## Task to complete
Copy every record below word for word, keeping each line unchanged.

Provided records start

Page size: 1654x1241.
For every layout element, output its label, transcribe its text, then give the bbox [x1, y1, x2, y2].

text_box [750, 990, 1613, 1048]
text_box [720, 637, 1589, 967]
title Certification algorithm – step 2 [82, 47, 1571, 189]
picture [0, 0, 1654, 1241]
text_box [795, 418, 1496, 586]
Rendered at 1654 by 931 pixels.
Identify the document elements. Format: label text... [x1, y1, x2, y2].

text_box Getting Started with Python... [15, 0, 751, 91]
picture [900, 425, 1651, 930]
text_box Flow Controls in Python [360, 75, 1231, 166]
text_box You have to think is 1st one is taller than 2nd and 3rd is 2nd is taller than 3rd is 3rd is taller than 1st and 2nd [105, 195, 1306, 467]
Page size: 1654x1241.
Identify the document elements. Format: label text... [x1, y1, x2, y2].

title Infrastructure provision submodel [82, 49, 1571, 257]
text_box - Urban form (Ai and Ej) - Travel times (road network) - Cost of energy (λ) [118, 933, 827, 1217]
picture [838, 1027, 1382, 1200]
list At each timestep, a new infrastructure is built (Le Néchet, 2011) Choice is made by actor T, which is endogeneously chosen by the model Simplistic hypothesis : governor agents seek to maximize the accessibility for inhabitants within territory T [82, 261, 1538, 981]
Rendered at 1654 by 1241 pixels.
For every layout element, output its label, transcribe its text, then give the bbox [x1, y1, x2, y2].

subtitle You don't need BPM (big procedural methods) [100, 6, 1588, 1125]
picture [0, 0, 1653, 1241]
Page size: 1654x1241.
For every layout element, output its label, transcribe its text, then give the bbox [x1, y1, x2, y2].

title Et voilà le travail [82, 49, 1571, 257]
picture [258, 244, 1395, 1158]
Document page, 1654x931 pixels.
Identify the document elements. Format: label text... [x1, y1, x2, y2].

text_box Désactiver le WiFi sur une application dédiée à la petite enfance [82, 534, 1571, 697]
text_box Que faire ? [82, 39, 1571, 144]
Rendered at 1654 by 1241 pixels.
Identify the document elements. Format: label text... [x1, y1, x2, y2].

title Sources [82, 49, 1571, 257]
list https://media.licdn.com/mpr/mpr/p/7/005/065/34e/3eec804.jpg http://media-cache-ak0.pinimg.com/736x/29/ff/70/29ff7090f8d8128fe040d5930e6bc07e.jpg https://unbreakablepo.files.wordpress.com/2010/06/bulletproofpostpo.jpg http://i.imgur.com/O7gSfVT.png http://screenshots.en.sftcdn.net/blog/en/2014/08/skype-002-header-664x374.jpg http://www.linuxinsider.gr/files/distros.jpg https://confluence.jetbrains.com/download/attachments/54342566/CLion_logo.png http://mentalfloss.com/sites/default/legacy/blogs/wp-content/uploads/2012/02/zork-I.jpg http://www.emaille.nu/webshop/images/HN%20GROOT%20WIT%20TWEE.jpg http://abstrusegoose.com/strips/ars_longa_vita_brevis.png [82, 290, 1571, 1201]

Provided records end

## Written reply
Page size: 1654x1241.
For every layout element, output its label, transcribe its text, then give the bbox [x1, y1, x2, y2].

text_box [750, 990, 1613, 1048]
text_box [720, 637, 1589, 967]
title Certification algorithm – step 2 [82, 47, 1571, 189]
picture [0, 0, 1654, 1241]
text_box [795, 418, 1496, 586]
Rendered at 1654 by 931 pixels.
Identify the document elements. Format: label text... [x1, y1, x2, y2].

text_box Getting Started with Python... [15, 0, 751, 91]
picture [900, 425, 1651, 930]
text_box Flow Controls in Python [360, 75, 1231, 166]
text_box You have to think is 1st one is taller than 2nd and 3rd is 2nd is taller than 3rd is 3rd is taller than 1st and 2nd [105, 195, 1306, 467]
Page size: 1654x1241.
Identify the document elements. Format: label text... [x1, y1, x2, y2].

title Infrastructure provision submodel [82, 49, 1571, 257]
text_box - Urban form (Ai and Ej) - Travel times (road network) - Cost of energy (λ) [118, 933, 827, 1217]
picture [838, 1027, 1382, 1200]
list At each timestep, a new infrastructure is built (Le Néchet, 2011) Choice is made by actor T, which is endogeneously chosen by the model Simplistic hypothesis : governor agents seek to maximize the accessibility for inhabitants within territory T [82, 261, 1538, 981]
Rendered at 1654 by 1241 pixels.
For every layout element, output its label, transcribe its text, then give the bbox [x1, y1, x2, y2].

subtitle You don't need BPM (big procedural methods) [100, 6, 1588, 1125]
picture [0, 0, 1653, 1241]
Page size: 1654x1241.
For every layout element, output its label, transcribe its text, then give the bbox [x1, y1, x2, y2].

title Et voilà le travail [82, 49, 1571, 257]
picture [258, 244, 1395, 1158]
Document page, 1654x931 pixels.
Identify the document elements. Format: label text... [x1, y1, x2, y2].

text_box Désactiver le WiFi sur une application dédiée à la petite enfance [82, 534, 1571, 697]
text_box Que faire ? [82, 39, 1571, 144]
Rendered at 1654 by 1241 pixels.
Identify the document elements. Format: label text... [x1, y1, x2, y2].

title Sources [82, 49, 1571, 257]
list https://media.licdn.com/mpr/mpr/p/7/005/065/34e/3eec804.jpg http://media-cache-ak0.pinimg.com/736x/29/ff/70/29ff7090f8d8128fe040d5930e6bc07e.jpg https://unbreakablepo.files.wordpress.com/2010/06/bulletproofpostpo.jpg http://i.imgur.com/O7gSfVT.png http://screenshots.en.sftcdn.net/blog/en/2014/08/skype-002-header-664x374.jpg http://www.linuxinsider.gr/files/distros.jpg https://confluence.jetbrains.com/download/attachments/54342566/CLion_logo.png http://mentalfloss.com/sites/default/legacy/blogs/wp-content/uploads/2012/02/zork-I.jpg http://www.emaille.nu/webshop/images/HN%20GROOT%20WIT%20TWEE.jpg http://abstrusegoose.com/strips/ars_longa_vita_brevis.png [82, 290, 1571, 1201]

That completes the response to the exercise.